═════ TASK INPUTS ═════

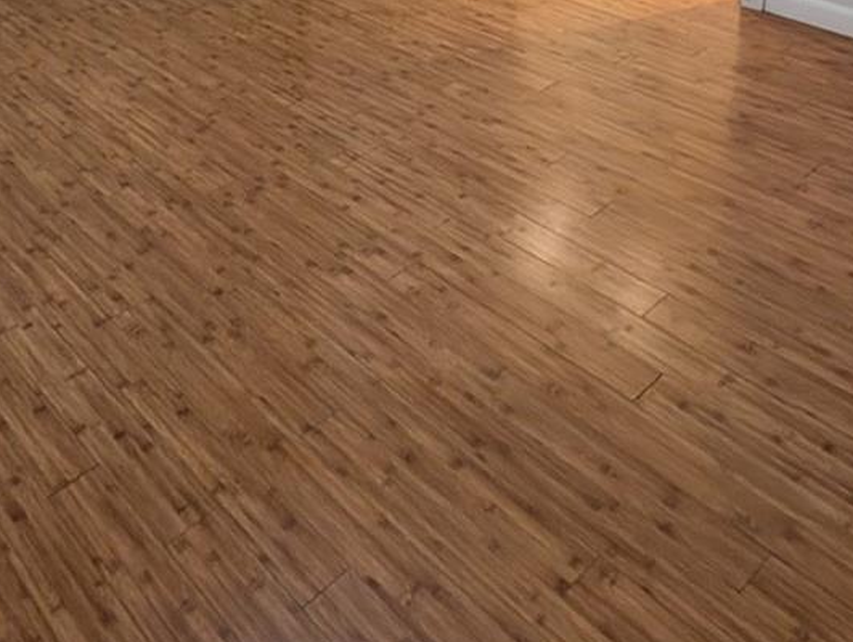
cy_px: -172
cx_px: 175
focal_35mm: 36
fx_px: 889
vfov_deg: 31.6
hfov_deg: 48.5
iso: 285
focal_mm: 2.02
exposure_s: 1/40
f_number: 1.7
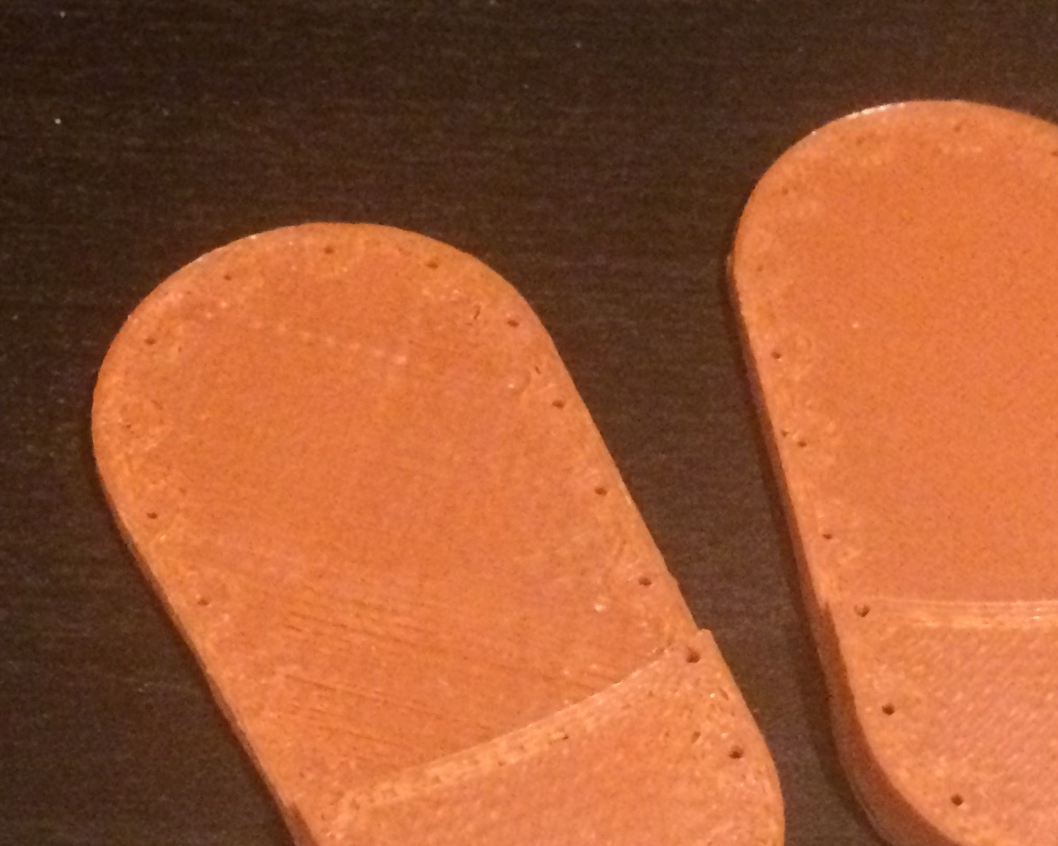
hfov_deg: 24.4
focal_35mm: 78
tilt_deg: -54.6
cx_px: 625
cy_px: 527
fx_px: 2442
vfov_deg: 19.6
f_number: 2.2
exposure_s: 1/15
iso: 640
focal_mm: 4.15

═════
═════ TASK INPUTS ═════

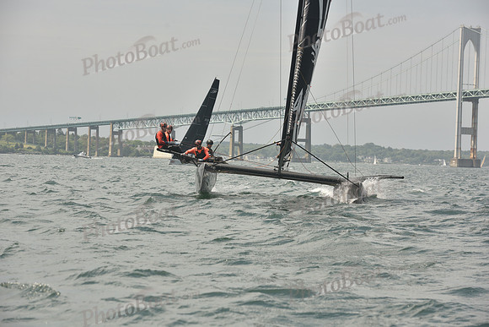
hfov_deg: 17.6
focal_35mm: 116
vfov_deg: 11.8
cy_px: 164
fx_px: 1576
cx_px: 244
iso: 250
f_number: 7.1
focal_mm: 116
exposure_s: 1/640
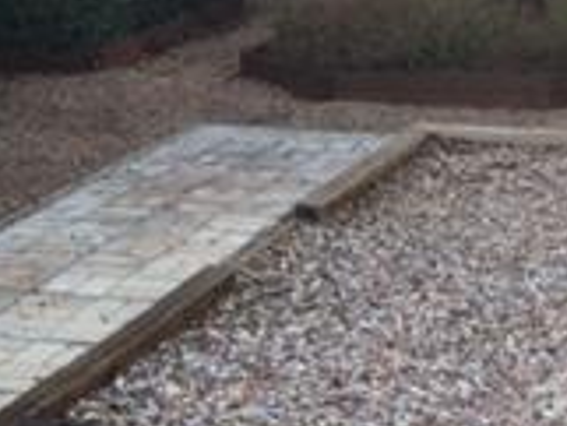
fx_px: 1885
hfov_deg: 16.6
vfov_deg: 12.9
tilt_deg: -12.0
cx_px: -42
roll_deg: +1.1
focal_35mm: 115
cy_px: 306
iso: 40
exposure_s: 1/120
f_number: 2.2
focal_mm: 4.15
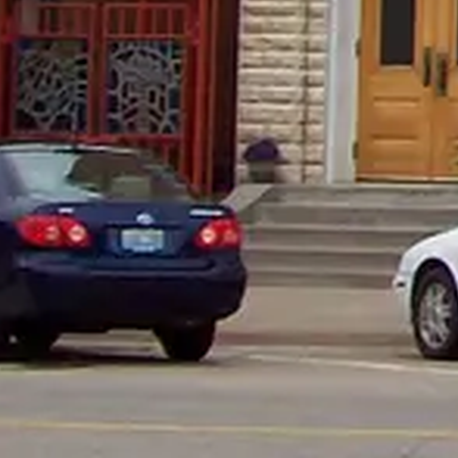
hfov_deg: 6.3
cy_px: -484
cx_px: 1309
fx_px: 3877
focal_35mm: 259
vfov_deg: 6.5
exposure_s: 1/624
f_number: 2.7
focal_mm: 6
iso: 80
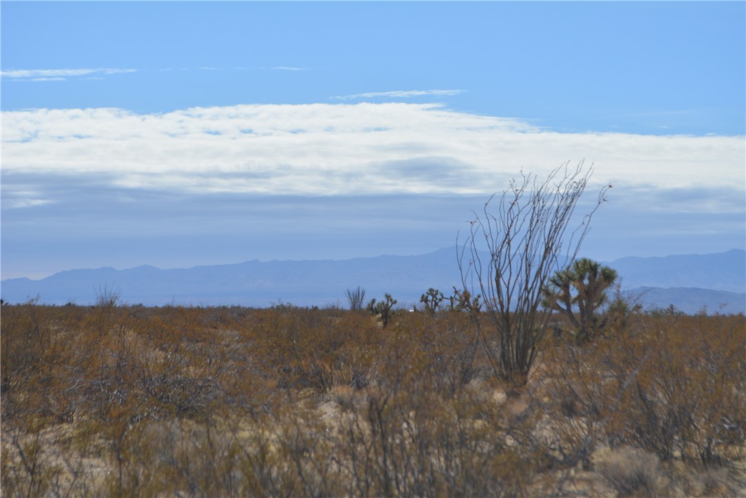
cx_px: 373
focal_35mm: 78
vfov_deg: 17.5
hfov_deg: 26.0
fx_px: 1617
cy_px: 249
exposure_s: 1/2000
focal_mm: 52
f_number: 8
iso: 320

═════
═════ TASK INPUTS ═════

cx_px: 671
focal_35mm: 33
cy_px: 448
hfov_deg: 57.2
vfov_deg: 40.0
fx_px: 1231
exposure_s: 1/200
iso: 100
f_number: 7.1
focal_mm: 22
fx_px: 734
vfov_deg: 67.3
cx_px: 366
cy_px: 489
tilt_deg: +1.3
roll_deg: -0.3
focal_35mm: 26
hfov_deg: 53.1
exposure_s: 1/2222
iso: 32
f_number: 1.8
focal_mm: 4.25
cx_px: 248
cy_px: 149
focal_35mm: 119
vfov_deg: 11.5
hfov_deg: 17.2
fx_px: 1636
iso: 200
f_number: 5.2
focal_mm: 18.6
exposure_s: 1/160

═════

WORK INSTRUCTIONS: Extract the lines of the preceding material that run from the line with "focal_mm: 4.25" through the line with "exposure_s: 1/160", inclusive, reproducing them exactly and adding nothing.

EXERCISE RESULT:
focal_mm: 4.25
cx_px: 248
cy_px: 149
focal_35mm: 119
vfov_deg: 11.5
hfov_deg: 17.2
fx_px: 1636
iso: 200
f_number: 5.2
focal_mm: 18.6
exposure_s: 1/160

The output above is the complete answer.